I’m single but most of my friends are married. I often feel like the odd one out or the one they call to watch their kids. I want to remain friends with them, but also want to be seen as an equal. Any thoughts? 

-Beth D.


Hi Beth!

Big life transitions require friendships to shift. Marriage is a big transition and so is becoming a parent. Some of the best friendships are the ones who stick out those transitions and work through the changes together. However, some friendships aren’t able to ride the bumps and eventually fade out. My advice would be to sit down with your friend group, or whomever you feel the most comfortable sitting down with and explain how you are feeling. Be open about the sense that you are the odd one out. Share examples of when this has happened and be transparent about how it made you feel. Express that you honor their season of life, but that you also value the friendship enough to be honest.
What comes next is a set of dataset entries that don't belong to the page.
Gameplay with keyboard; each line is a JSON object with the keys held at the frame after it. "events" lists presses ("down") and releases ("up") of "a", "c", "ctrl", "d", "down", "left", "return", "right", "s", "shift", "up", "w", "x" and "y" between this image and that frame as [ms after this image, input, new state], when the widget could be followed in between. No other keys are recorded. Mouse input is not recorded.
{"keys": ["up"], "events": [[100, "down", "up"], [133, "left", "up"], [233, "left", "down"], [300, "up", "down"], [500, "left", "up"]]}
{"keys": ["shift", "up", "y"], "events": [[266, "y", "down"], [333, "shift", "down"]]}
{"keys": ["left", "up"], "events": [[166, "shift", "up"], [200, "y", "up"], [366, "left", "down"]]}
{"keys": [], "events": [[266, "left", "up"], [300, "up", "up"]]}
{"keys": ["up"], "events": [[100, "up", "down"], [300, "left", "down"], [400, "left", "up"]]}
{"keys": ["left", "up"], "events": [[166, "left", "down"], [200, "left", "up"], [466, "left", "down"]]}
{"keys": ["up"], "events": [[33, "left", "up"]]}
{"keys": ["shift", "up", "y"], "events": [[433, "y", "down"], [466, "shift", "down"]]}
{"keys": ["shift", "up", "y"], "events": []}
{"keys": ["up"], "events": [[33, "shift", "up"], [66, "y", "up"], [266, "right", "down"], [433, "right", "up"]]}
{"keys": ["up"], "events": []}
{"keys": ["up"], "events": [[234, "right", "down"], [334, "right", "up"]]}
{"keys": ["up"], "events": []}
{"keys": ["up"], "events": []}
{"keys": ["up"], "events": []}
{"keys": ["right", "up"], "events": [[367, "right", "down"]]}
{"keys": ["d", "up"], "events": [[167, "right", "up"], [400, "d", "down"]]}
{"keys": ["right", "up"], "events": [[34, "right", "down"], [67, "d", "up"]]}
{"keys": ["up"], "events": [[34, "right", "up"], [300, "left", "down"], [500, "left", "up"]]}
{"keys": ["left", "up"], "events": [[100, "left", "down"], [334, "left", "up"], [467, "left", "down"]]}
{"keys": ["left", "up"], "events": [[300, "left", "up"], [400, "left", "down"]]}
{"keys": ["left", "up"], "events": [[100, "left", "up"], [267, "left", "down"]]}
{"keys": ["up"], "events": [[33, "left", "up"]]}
Be clear about what you need from the friendship and any necessary boundaries (such as, not being the babysitter). Remember that you are valuable to any relationship that you choose to invest in. But, friendships should go both ways. The goal is for both to feel that they are giving and receiving. And, sometimes what you receive may not be the same thing that you give. For example, a mom of toddlers can’t always get out of the house to meet for a quiet coffee date. It may require you to have coffee in her livingroom surrounded by toys and lots of noise. But, the fact that you both are giving what you can to the relationship is what matters. However you choose to move forward, make sure that you are giving and receiving.